> WORK TO COMPLETE
Lay out the lines as a Markdown table with the columns No. and Line text, starting with the very first line and going on through the line with "rødbedesalat med vandmelon, valnødder og feta", both included. Number each row and leave out blank lines.

> RECORDS FOR THE TASK

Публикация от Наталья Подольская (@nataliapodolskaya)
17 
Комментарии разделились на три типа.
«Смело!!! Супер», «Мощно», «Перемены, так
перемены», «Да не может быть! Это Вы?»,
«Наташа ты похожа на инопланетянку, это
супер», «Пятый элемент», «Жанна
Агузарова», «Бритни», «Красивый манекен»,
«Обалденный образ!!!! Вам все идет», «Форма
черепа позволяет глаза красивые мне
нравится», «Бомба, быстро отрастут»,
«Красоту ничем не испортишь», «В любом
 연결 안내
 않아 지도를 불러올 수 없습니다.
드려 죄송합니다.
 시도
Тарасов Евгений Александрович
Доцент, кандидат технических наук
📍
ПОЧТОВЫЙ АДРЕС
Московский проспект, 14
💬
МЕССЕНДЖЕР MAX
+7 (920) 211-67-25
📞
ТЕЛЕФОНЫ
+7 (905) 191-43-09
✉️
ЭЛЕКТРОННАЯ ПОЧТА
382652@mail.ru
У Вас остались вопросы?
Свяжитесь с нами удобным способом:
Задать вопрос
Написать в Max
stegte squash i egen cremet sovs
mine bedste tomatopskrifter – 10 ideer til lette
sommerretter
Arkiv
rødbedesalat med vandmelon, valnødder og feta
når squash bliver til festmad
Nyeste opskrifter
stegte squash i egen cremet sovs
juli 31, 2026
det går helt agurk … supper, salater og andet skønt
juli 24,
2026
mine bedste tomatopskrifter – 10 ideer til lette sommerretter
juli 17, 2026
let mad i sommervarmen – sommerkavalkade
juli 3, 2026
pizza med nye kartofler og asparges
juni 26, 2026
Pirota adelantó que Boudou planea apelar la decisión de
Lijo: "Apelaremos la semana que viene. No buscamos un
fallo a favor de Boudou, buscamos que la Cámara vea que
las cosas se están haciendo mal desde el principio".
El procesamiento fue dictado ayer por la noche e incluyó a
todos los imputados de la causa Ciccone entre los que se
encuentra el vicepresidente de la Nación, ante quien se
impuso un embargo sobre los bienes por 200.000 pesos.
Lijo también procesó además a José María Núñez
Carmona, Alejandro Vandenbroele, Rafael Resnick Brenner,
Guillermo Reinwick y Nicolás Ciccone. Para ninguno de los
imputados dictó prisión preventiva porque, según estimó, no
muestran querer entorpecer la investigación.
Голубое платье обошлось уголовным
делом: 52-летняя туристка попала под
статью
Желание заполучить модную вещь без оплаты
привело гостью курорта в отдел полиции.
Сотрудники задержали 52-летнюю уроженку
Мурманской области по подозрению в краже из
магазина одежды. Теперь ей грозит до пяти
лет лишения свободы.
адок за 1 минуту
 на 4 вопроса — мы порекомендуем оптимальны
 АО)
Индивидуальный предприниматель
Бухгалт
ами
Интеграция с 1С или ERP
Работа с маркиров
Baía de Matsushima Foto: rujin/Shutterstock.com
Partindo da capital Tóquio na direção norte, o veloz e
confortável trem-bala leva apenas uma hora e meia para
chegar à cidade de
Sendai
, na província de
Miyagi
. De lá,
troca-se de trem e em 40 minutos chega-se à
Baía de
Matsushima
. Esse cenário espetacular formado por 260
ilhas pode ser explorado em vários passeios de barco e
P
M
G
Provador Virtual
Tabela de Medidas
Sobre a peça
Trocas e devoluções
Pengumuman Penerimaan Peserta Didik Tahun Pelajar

> REPLY
| No. | Line text |
|---|---|
| 1 | Публикация от Наталья Подольская (@nataliapodolskaya) |
| 2 | 17  |
| 3 | Комментарии разделились на три типа. |
| 4 | «Смело!!! Супер», «Мощно», «Перемены, так |
| 5 | перемены», «Да не может быть! Это Вы?», |
| 6 | «Наташа ты похожа на инопланетянку, это |
| 7 | супер», «Пятый элемент», «Жанна |
| 8 | Агузарова», «Бритни», «Красивый манекен», |
| 9 | «Обалденный образ!!!! Вам все идет», «Форма |
| 10 | черепа позволяет глаза красивые мне |
| 11 | нравится», «Бомба, быстро отрастут», |
| 12 | «Красоту ничем не испортишь», «В любом |
| 13 |  연결 안내 |
| 14 |  않아 지도를 불러올 수 없습니다. |
| 15 | 드려 죄송합니다. |
| 16 |  시도 |
| 17 | Тарасов Евгений Александрович |
| 18 | Доцент, кандидат технических наук |
| 19 | 📍 |
| 20 | ПОЧТОВЫЙ АДРЕС |
| 21 | Московский проспект, 14 |
| 22 | 💬 |
| 23 | МЕССЕНДЖЕР MAX |
| 24 | +7 (920) 211-67-25 |
| 25 | 📞 |
| 26 | ТЕЛЕФОНЫ |
| 27 | +7 (905) 191-43-09 |
| 28 | ✉️ |
| 29 | ЭЛЕКТРОННАЯ ПОЧТА |
| 30 | 382652@mail.ru |
| 31 | У Вас остались вопросы? |
| 32 | Свяжитесь с нами удобным способом: |
| 33 | Задать вопрос |
| 34 | Написать в Max |
| 35 | stegte squash i egen cremet sovs |
| 36 | mine bedste tomatopskrifter – 10 ideer til lette |
| 37 | sommerretter |
| 38 | Arkiv |
| 39 | rødbedesalat med vandmelon, valnødder og feta |